Told my dealer I wanted a shitload of Coke but autocorrect changed it to shipload now I owe a Columbian cartel 18 million dollars
People who say “I hate to bother you” need to learn to hate it a little bit more.
Knuckle tats:
(M)(Y)(P)(A)(R)(E)(N)(T)(S)
(W)(E)(R)(E)(R)(E)(L)(A)(T)(E)(D)
me: what’s it even got to be scared of, it’s *wood*
her: I said it’s *petrified* wood
me: I know what the word means plz don’t talk down to me
What are some fun shapes kids would like to eat?
Perdue Chicken: Dinosaurs?
McCain Potatoes: Smiley faces?
Mondelez Candies: Other Kids!
Cashier: you’re 8 cents short
Me: it’s only 8 cents can you just let it slide
Cashier: no
Me: *slides cashier 20 dollars* what about now
In the same week I found my glasses and my car keys in the refrigerator. It’s a goddam wonder the government lets me live alone.
I just cleaned out the change at the bottom of my purse and now I have an extra $17,000.
My therapist says “being eaten by a bear” is not a “goal”.
*does hair and makeup*
*drives to the gym, takes selfie*
*leaves*
Me: I can’t come into work today. The vibe is off.
Boss: Holy shit take all the time you need
It’s raining men because the aliens are returning the abductees in the most compelling way possible.
Me: What do you call a tailor that only alters pants? A slacker.
Cop: Please exercise your right to remain silent.
CPR refresher class. We’re told, “If they’re not breathing, there’s no way you can make it worse.” Woman then trips; kicks dummy’s head off.
Told a girl she’s more attractive when she’s not wearing glasses and she said I’m also more attractive when she’s not wearing glasses.
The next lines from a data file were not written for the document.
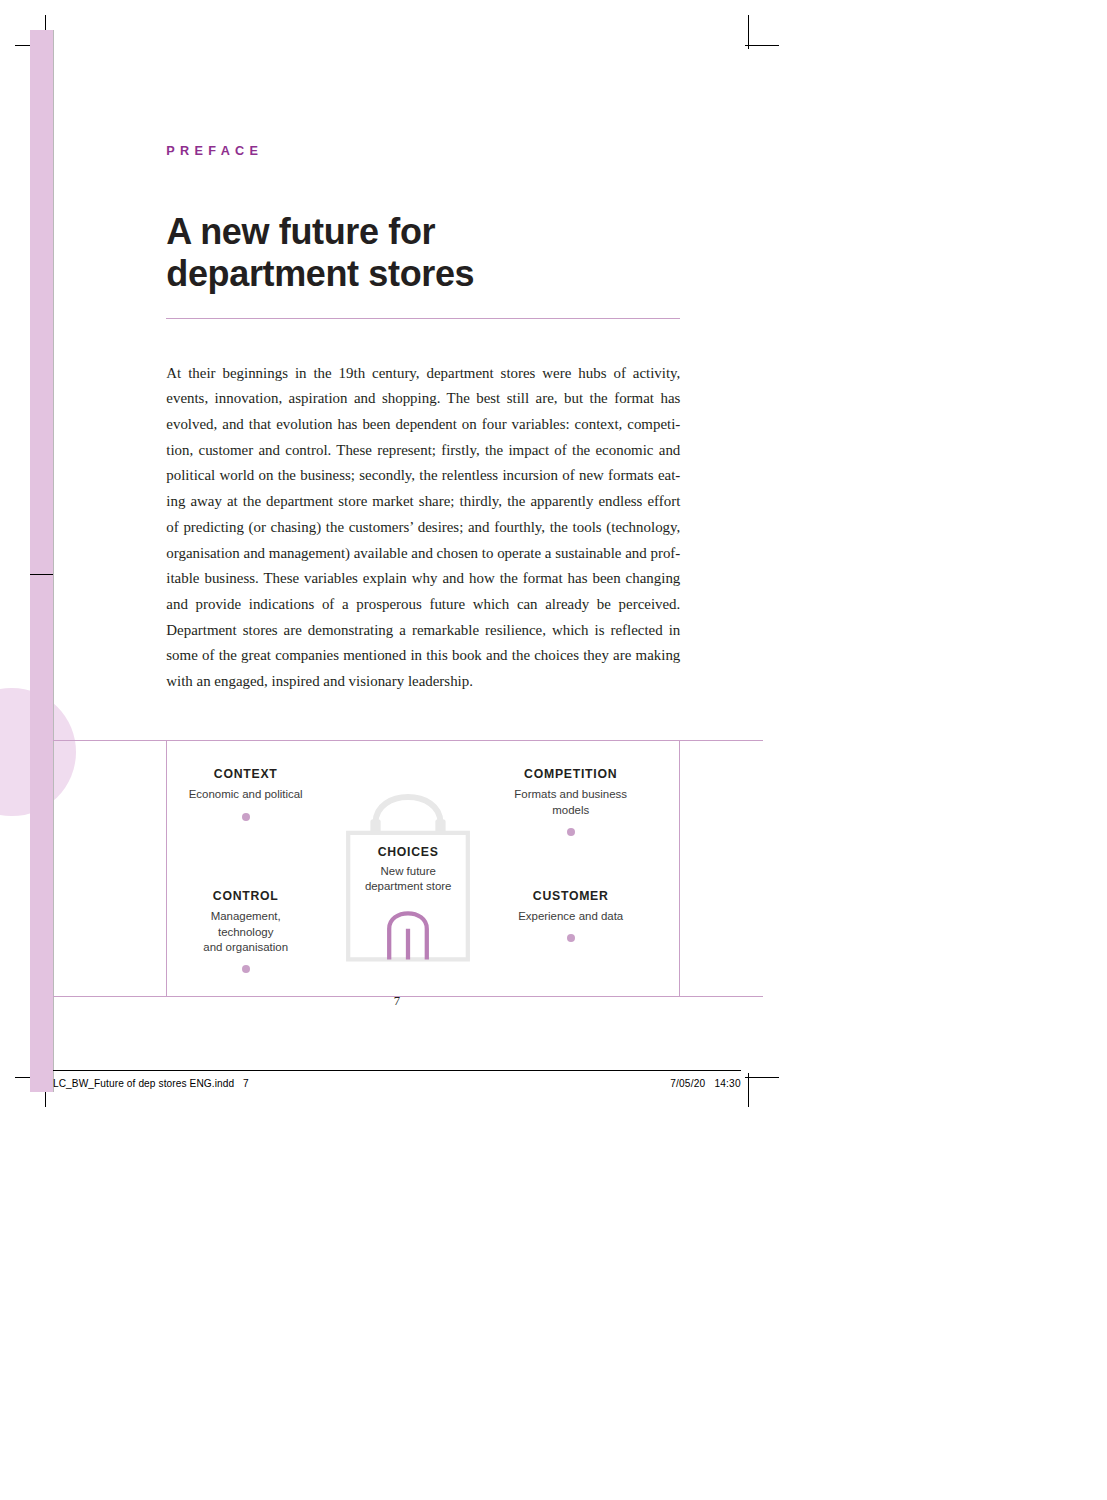PREFACE
A new future for
department stores
At their beginnings in the 19th century, department stores were hubs of activity, events, innovation, aspiration and shopping. The best still are, but the format has evolved, and that evolution has been dependent on four variables: context, competition, customer and control. These represent; firstly, the impact of the economic and political world on the business; secondly, the relentless incursion of new formats eating away at the department store market share; thirdly, the apparently endless effort of predicting (or chasing) the customers’ desires; and fourthly, the tools (technology, organisation and management) available and chosen to operate a sustainable and profitable business. These variables explain why and how the format has been changing and provide indications of a prosperous future which can already be perceived. Department stores are demonstrating a remarkable resilience, which is reflected in some of the great companies mentioned in this book and the choices they are making with an engaged, inspired and visionary leadership.
CONTEXT
Economic and political
COMPETITION
Formats and business models
CONTROL
Management, technology
and organisation
CUSTOMER
Experience and data
CHOICES
New future
department store
7
LC_BW_Future of dep stores ENG.indd 7
7/05/20 14:30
There’s a bounce house at the bail bondsman’s office. There’s curiosity in my mind.
Mosquitoes be like “I know a spot” and then bite me in on that one part of my back I can’t reach
I hate it when I’m trying to take a selfie and somebody calls my camera.
Took my 8 year old to the Grand Canyon and people asked why I didn’t bring my toddler.
If you know my toddler, and you’ve been to the Grand Canyon you will have your answer.